A IRONIA FICA-LHE MAL
Novembro 29, 2012
J.J. Faria Santos
O tom foi o do costume: solene, monocórdico, insípido, rígido. O conteúdo afastou-se, surpreendentemente é certo, da catilinária de pitonisa (eu tinha alertado…eu já tinha previsto, no meu discurso de x usei a expressão y para alertar para..., etc). Também não se vislumbrou sombra dos banais apelos ao fim “das querelas inúteis” ou pouco subtis alusões à suprema discrição da sua “magistratura de influência”. Desta vez, Cavaco Silva, na entrega dos prémios Gazeta, quis casar o humor com a ironia e inaugurar a stand-up presidency.

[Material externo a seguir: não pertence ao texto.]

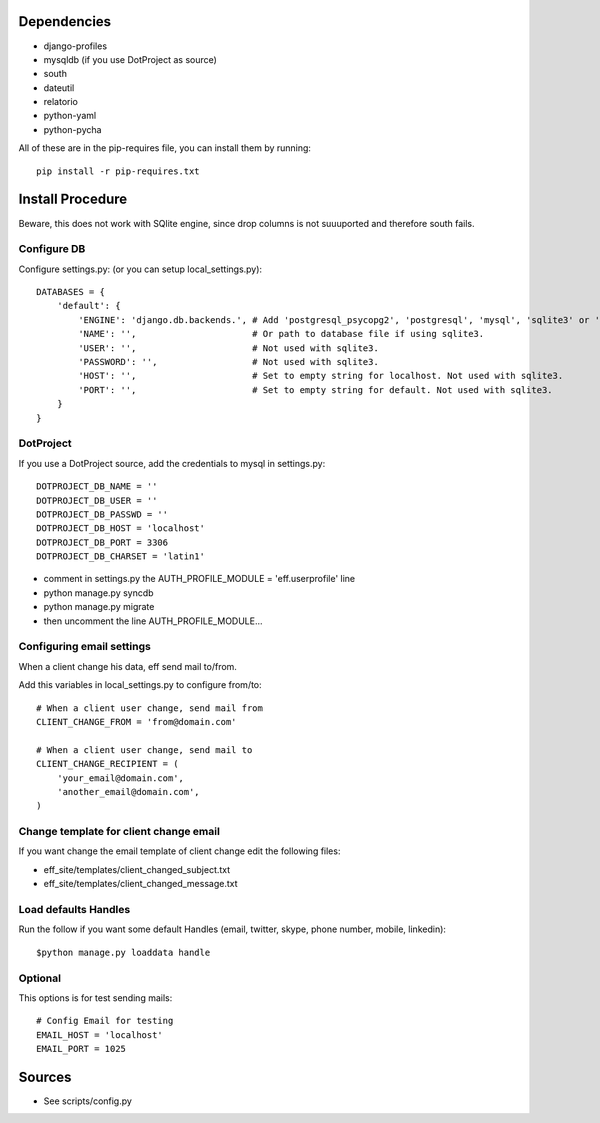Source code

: Dependencies
============
* django-profiles
* mysqldb (if you use DotProject as source)
* south
* dateutil
* relatorio
* python-yaml
* python-pycha 

All of these are in the pip-requires file, you can install them by running::
    
    pip install -r pip-requires.txt

Install Procedure
=================
Beware, this does not work with SQlite engine, since drop columns is not suuuported and therefore south fails.

Configure DB
------------
Configure settings.py: (or you can setup local_settings.py)::

    DATABASES = {
        'default': {
            'ENGINE': 'django.db.backends.', # Add 'postgresql_psycopg2', 'postgresql', 'mysql', 'sqlite3' or 'oracle'.
            'NAME': '',                      # Or path to database file if using sqlite3.
            'USER': '',                      # Not used with sqlite3.
            'PASSWORD': '',                  # Not used with sqlite3.
            'HOST': '',                      # Set to empty string for localhost. Not used with sqlite3.
            'PORT': '',                      # Set to empty string for default. Not used with sqlite3.
        }
    }

DotProject
----------
If you use a DotProject source, add the credentials to mysql in settings.py::

   DOTPROJECT_DB_NAME = ''
   DOTPROJECT_DB_USER = ''
   DOTPROJECT_DB_PASSWD = ''
   DOTPROJECT_DB_HOST = 'localhost'
   DOTPROJECT_DB_PORT = 3306
   DOTPROJECT_DB_CHARSET = 'latin1'

* comment in settings.py the AUTH_PROFILE_MODULE = 'eff.userprofile' line
* python manage.py syncdb
* python manage.py migrate
* then uncomment the line AUTH_PROFILE_MODULE...
 
Configuring email settings
--------------------------
When a client change his data, eff send mail to/from.

Add this variables in local_settings.py to configure from/to::

    # When a client user change, send mail from
    CLIENT_CHANGE_FROM = 'from@domain.com'
    
    # When a client user change, send mail to
    CLIENT_CHANGE_RECIPIENT = (
        'your_email@domain.com',
        'another_email@domain.com',
    )
    
Change template for client change email
---------------------------------------
If you want change the email template of client change edit the following files:

* eff_site/templates/client_changed_subject.txt
* eff_site/templates/client_changed_message.txt 

Load defaults Handles
---------------------
Run the follow if you want some default Handles (email, twitter, skype, phone number, mobile, linkedin)::

    $python manage.py loaddata handle

Optional
--------
This options is for test sending mails::

    # Config Email for testing
    EMAIL_HOST = 'localhost'
    EMAIL_PORT = 1025

Sources
=======

* See scripts/config.py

Para a coisa resultar, faltou-lhe leveza, desprendimento, sentido lúdico. Pior ainda: o texto pareceu um ajuste de contas com os que criticaram os seus silêncios ou a sua aparente inacção. A retaliação é um péssimo pretexto para o humor.
O ponto da situação é este: quando se cinge ao seu registo habitual, Cavaco é opaco e insuficiente; quando pretende inovar, torna-se artificial e desajustado. Enclausurado no seu palácio, rodeado de cortesãos aduladores, manietado pelas suas certezas, espicaçado pelos seus ressentimentos, condicionado pelo seu cadastro político, caminha, ao que parece inexoravelmente, para a irrelevância e para a inutilidade. Um presidente que vê em cada opinião um agravo inadmissível, em cada discordância uma afronta e em cada apelo uma pressão ilegítima só pode esperar, creio eu (sem ponta de ironia), um recorde de dislikes no mundo virtual e na vida real.